The screen technology does matter -- IPS for the Steam Deck and OLED for the newest top-end Switch, both 7 inch panels but with slightly different aspect ratios of 16:10 vs. 16:9. But even there it also matters how specific games use the screen as to the difference it makes.
In his review of the Steam Deck, Dan Ackerman says "PC gaming devotees are the ideal audience – we're already used to tweaking and troubleshooting, installing mods and drivers, and swapping out or overclocking hardware components. For some games, you'll be digging into the options and settings and actively troubleshooting so they play well – or play at all. Other games, especially those listed as "Verified" by Valve, work right out of the box. Those are usually console-esque games with gamepad controller support, such as God of War."

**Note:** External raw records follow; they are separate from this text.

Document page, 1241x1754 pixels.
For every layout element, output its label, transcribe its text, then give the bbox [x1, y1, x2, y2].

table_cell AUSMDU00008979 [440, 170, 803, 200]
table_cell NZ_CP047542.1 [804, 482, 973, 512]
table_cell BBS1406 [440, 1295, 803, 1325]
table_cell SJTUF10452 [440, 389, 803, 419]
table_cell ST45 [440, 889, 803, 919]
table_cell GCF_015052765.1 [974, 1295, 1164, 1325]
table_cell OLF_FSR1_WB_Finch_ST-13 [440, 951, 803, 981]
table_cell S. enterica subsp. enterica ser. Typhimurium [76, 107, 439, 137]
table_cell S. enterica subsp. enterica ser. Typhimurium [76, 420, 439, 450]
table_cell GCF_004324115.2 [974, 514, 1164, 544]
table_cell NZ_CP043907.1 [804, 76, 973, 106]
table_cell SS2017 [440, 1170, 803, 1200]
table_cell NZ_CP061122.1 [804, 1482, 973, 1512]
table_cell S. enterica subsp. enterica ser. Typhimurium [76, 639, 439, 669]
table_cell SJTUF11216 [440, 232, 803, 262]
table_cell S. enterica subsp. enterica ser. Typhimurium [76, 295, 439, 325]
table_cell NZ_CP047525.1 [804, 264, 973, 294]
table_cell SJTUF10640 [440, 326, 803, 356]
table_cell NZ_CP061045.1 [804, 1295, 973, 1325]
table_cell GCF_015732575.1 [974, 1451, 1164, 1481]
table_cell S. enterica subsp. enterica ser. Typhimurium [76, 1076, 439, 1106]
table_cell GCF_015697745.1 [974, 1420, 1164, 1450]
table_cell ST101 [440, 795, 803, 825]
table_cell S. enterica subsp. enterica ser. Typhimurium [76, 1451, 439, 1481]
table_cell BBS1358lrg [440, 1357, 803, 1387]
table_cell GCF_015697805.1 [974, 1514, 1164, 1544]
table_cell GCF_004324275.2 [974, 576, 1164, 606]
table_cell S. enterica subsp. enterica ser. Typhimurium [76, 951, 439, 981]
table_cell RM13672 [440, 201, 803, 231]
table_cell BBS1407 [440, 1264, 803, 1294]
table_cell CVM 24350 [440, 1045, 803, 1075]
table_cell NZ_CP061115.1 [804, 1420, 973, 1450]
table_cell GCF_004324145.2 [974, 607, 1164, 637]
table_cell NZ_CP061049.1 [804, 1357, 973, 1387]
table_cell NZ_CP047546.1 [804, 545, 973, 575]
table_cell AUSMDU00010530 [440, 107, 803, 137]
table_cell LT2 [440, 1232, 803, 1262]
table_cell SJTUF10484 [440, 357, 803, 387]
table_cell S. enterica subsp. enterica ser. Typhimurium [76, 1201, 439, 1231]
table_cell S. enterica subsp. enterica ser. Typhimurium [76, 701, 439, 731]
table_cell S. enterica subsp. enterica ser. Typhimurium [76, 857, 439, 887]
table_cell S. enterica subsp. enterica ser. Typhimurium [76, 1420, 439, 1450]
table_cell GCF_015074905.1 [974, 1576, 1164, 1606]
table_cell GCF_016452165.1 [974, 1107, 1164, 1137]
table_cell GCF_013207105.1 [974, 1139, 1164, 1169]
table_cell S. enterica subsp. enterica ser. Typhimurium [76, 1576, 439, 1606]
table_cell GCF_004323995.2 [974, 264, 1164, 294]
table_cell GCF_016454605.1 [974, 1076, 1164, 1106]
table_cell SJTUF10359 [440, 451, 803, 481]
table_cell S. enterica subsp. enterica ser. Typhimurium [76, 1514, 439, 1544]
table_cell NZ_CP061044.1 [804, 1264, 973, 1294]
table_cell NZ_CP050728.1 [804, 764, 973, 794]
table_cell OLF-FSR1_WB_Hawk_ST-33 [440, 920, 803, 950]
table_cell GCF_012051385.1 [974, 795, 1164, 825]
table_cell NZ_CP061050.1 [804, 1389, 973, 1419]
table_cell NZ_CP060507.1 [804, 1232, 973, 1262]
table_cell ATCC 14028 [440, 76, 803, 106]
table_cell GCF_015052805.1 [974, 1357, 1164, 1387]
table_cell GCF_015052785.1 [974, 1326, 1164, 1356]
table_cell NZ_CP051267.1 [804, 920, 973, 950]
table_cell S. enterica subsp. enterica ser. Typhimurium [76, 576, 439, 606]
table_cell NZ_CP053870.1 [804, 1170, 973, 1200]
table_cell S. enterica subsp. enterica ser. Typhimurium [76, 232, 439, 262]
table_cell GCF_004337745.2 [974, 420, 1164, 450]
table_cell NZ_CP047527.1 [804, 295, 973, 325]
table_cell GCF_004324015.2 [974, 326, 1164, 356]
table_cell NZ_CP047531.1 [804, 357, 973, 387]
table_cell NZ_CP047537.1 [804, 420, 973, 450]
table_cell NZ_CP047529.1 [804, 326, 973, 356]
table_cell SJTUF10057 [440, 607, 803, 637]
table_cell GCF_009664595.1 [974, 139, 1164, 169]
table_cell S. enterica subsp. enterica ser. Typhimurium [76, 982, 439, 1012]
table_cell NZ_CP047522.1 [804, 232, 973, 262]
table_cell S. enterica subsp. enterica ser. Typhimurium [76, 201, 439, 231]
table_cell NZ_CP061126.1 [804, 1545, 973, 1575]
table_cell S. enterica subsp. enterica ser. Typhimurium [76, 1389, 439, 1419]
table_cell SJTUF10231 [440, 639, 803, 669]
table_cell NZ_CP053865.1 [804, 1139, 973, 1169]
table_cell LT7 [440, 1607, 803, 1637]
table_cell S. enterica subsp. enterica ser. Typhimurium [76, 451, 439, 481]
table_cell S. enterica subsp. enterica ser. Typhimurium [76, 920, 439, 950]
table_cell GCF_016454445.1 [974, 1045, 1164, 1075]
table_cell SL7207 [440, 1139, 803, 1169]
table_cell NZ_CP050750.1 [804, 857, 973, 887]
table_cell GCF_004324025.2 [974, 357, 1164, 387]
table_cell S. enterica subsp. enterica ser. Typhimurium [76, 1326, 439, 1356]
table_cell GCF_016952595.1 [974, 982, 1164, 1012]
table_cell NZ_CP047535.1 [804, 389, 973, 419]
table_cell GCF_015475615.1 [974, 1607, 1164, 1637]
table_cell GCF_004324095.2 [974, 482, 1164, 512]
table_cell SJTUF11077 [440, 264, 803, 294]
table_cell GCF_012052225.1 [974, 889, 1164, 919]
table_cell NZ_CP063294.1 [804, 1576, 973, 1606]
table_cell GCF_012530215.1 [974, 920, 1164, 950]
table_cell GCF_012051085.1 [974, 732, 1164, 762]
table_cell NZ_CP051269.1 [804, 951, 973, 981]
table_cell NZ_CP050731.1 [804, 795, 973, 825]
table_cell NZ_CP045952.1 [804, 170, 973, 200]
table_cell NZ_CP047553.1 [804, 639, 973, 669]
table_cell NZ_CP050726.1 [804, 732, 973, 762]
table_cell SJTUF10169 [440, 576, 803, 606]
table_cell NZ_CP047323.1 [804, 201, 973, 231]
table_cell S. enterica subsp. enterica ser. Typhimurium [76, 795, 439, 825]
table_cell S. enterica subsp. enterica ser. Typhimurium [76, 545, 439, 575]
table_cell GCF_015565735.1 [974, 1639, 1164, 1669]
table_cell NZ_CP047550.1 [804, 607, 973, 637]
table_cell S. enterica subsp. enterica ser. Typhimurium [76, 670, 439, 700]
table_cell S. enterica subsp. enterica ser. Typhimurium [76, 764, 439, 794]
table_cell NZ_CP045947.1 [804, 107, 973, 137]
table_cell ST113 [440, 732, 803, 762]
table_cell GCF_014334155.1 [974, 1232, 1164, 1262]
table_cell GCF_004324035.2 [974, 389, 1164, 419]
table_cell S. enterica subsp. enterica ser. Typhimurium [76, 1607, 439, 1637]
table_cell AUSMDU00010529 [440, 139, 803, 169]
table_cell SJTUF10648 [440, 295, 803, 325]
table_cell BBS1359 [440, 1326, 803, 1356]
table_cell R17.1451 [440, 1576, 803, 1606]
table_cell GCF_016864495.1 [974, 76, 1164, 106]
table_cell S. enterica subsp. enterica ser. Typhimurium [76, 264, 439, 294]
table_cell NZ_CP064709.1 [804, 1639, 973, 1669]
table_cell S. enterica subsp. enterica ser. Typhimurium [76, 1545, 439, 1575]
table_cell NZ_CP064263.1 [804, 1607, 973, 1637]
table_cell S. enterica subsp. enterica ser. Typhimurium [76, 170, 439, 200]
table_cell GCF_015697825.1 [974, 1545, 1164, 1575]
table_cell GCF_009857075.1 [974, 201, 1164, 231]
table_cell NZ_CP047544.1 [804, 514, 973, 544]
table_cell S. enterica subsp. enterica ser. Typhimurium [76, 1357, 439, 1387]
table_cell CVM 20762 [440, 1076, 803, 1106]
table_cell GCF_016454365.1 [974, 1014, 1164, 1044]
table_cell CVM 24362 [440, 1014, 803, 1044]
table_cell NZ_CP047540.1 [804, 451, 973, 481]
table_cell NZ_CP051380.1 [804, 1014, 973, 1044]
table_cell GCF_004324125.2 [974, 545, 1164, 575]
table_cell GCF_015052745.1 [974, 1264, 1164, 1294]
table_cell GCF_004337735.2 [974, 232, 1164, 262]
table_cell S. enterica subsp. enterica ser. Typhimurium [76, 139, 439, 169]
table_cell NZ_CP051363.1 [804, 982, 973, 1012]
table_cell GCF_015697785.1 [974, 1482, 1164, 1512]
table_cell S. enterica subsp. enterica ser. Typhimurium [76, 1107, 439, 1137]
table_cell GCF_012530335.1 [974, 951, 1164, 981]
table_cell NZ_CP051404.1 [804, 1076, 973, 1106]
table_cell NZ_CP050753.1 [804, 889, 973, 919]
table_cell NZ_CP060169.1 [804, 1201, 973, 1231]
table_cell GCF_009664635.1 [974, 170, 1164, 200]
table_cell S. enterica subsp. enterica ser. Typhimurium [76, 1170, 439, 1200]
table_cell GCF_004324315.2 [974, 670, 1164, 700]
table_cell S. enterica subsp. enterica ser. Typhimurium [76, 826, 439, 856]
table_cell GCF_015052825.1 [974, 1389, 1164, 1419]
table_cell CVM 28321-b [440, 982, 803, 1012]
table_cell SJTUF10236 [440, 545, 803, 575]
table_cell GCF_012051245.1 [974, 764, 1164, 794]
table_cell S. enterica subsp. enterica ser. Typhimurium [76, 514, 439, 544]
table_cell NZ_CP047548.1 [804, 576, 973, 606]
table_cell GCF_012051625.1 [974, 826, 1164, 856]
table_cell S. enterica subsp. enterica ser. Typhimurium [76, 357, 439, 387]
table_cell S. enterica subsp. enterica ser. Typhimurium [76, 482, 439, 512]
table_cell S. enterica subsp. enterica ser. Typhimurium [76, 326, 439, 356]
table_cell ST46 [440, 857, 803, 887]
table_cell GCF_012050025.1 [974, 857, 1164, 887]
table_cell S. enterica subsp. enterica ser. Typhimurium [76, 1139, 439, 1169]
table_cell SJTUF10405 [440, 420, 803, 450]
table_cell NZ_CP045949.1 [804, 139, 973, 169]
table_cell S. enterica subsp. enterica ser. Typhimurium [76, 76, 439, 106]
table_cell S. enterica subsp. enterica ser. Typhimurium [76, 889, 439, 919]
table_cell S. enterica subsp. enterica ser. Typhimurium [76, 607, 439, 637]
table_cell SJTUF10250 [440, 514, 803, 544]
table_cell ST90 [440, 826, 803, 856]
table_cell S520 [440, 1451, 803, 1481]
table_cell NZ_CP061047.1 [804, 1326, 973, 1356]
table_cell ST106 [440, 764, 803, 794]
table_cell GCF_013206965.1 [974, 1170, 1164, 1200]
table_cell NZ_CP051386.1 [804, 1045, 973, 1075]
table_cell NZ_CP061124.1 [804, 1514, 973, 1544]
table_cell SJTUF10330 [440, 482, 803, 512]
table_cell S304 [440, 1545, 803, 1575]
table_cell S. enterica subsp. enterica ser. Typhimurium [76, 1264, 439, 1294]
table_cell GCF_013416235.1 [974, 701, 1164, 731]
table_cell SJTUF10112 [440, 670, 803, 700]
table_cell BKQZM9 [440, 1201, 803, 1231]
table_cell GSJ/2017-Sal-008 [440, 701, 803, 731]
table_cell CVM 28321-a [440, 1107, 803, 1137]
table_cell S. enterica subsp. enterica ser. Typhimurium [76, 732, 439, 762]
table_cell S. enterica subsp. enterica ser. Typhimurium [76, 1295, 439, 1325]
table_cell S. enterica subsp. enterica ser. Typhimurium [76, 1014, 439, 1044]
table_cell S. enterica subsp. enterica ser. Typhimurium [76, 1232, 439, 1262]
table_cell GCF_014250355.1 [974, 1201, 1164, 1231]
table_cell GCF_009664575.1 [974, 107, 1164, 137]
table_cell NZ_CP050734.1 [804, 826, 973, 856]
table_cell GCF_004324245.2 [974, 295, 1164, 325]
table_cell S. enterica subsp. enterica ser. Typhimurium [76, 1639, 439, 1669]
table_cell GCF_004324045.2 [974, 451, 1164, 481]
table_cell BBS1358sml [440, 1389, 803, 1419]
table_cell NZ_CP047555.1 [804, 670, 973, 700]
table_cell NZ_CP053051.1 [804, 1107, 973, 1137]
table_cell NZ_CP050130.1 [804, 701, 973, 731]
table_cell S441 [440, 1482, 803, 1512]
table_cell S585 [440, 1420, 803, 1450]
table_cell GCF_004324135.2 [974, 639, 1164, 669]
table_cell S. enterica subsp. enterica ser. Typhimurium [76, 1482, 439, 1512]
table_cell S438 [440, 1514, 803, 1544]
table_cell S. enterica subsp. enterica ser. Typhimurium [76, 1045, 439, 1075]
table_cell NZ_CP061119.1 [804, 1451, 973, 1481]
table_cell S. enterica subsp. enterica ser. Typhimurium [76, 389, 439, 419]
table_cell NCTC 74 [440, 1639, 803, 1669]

Reviewer Scott Stein says of the Switch "We're four and a half years into Nintendo's Switch console lifecycle, and there are tons of great games. But, also, the Switch clearly lacks the graphics punch of next-gen consoles like the PS5 and Xbox Series X. Mobile games and iPad games keep getting better. There are a lot of ways to play games. The Switch is still a wonderful library of Nintendo and indie games and other stuff too, and a stellar family device, but it's just one slice of an ever-growing gaming universe."